**How to complete this task**
The expected answer is the set of lines in the data below between the line holding "thumb tip: (148, 104)" and the line holding "ring mcp: (126, 157)", inclusive, written out exactly.

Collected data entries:
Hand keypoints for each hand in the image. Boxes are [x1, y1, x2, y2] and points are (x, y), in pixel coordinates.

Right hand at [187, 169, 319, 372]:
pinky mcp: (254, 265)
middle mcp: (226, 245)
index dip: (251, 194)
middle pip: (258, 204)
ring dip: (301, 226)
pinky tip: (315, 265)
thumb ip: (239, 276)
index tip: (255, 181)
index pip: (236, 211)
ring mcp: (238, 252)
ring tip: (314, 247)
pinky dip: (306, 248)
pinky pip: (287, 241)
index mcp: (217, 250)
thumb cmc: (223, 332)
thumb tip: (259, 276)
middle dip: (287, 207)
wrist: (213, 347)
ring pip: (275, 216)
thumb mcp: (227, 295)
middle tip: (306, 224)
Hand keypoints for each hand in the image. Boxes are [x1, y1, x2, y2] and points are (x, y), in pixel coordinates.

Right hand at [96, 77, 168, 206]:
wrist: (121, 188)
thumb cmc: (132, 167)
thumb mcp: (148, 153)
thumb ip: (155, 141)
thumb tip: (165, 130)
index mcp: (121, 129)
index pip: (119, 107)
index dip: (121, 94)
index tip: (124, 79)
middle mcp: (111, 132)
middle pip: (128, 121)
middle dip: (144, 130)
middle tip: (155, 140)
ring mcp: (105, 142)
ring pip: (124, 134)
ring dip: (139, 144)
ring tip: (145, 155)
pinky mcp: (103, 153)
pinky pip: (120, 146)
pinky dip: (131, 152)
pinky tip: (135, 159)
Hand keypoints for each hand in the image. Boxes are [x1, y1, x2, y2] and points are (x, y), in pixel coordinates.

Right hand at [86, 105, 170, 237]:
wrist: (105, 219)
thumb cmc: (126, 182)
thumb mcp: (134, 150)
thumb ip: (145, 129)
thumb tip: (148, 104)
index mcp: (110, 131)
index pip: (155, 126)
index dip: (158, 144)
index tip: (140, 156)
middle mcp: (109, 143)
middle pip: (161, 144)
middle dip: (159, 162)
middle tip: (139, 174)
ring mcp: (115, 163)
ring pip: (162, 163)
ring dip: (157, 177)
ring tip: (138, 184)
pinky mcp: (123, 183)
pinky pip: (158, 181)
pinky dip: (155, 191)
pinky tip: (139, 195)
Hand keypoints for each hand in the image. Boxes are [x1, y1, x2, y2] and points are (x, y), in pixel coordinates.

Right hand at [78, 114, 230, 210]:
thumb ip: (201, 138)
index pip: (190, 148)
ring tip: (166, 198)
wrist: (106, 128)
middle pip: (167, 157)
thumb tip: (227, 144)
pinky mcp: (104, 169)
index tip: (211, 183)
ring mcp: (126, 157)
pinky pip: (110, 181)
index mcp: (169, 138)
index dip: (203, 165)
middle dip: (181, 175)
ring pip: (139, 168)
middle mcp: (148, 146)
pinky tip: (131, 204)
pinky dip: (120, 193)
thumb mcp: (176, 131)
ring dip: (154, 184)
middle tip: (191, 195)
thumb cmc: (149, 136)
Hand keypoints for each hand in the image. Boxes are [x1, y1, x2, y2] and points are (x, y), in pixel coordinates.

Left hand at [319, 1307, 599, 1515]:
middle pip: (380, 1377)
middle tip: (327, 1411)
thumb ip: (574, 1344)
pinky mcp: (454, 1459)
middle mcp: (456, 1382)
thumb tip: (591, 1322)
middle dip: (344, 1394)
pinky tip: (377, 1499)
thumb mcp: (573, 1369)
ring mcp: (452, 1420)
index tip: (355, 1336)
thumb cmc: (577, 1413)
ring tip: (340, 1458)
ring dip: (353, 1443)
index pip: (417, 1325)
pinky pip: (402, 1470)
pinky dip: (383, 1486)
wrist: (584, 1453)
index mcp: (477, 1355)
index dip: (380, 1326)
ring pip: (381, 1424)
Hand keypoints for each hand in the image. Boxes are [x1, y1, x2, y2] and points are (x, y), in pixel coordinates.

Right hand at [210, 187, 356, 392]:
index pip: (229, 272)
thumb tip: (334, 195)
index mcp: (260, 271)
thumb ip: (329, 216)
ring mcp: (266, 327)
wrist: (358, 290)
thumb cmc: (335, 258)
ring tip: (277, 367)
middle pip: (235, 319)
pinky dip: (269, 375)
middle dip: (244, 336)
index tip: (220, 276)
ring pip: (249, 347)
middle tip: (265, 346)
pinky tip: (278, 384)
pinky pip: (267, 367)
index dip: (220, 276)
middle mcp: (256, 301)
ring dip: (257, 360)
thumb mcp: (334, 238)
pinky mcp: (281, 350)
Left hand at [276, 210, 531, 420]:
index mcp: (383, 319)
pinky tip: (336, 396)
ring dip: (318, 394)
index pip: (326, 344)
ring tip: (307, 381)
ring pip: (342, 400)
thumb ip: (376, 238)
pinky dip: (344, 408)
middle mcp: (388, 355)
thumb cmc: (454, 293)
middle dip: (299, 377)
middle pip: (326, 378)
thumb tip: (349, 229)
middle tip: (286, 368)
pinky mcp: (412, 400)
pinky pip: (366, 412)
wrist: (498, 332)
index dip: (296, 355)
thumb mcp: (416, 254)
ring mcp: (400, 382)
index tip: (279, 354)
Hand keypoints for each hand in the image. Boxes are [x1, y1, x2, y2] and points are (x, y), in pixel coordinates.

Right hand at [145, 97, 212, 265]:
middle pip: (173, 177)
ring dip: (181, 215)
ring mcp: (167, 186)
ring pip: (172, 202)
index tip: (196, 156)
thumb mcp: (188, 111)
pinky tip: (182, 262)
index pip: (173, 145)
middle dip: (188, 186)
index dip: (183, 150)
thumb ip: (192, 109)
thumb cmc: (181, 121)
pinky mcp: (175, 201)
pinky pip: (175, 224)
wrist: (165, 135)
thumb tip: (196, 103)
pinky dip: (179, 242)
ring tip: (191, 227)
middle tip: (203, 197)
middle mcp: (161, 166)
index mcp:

**Answer section**
thumb tip: (148, 104)
index mcp: (110, 131)
index pip: (155, 126)
index dip: (158, 144)
index tip: (140, 156)
middle mcp: (109, 143)
middle pip: (161, 144)
middle dip: (159, 162)
middle tip: (139, 174)
ring mcp: (115, 163)
ring pip: (162, 163)
ring dip: (157, 177)
ring tip: (138, 184)
pinky mcp: (123, 183)
pinky pip: (158, 181)
pinky dip: (155, 191)
pinky tip: (139, 195)
Hand keypoints for each hand in the image. Boxes are [x1, y1, x2, y2] and points are (x, y), in pixel coordinates.

Right hand at [78, 114, 230, 210]:
thumb ip: (201, 138)
index pip: (190, 148)
ring tip: (166, 198)
wrist: (106, 128)
middle pip: (167, 157)
thumb tip: (227, 144)
pinky mcp: (104, 169)
index tip: (211, 183)
ring mcp: (126, 157)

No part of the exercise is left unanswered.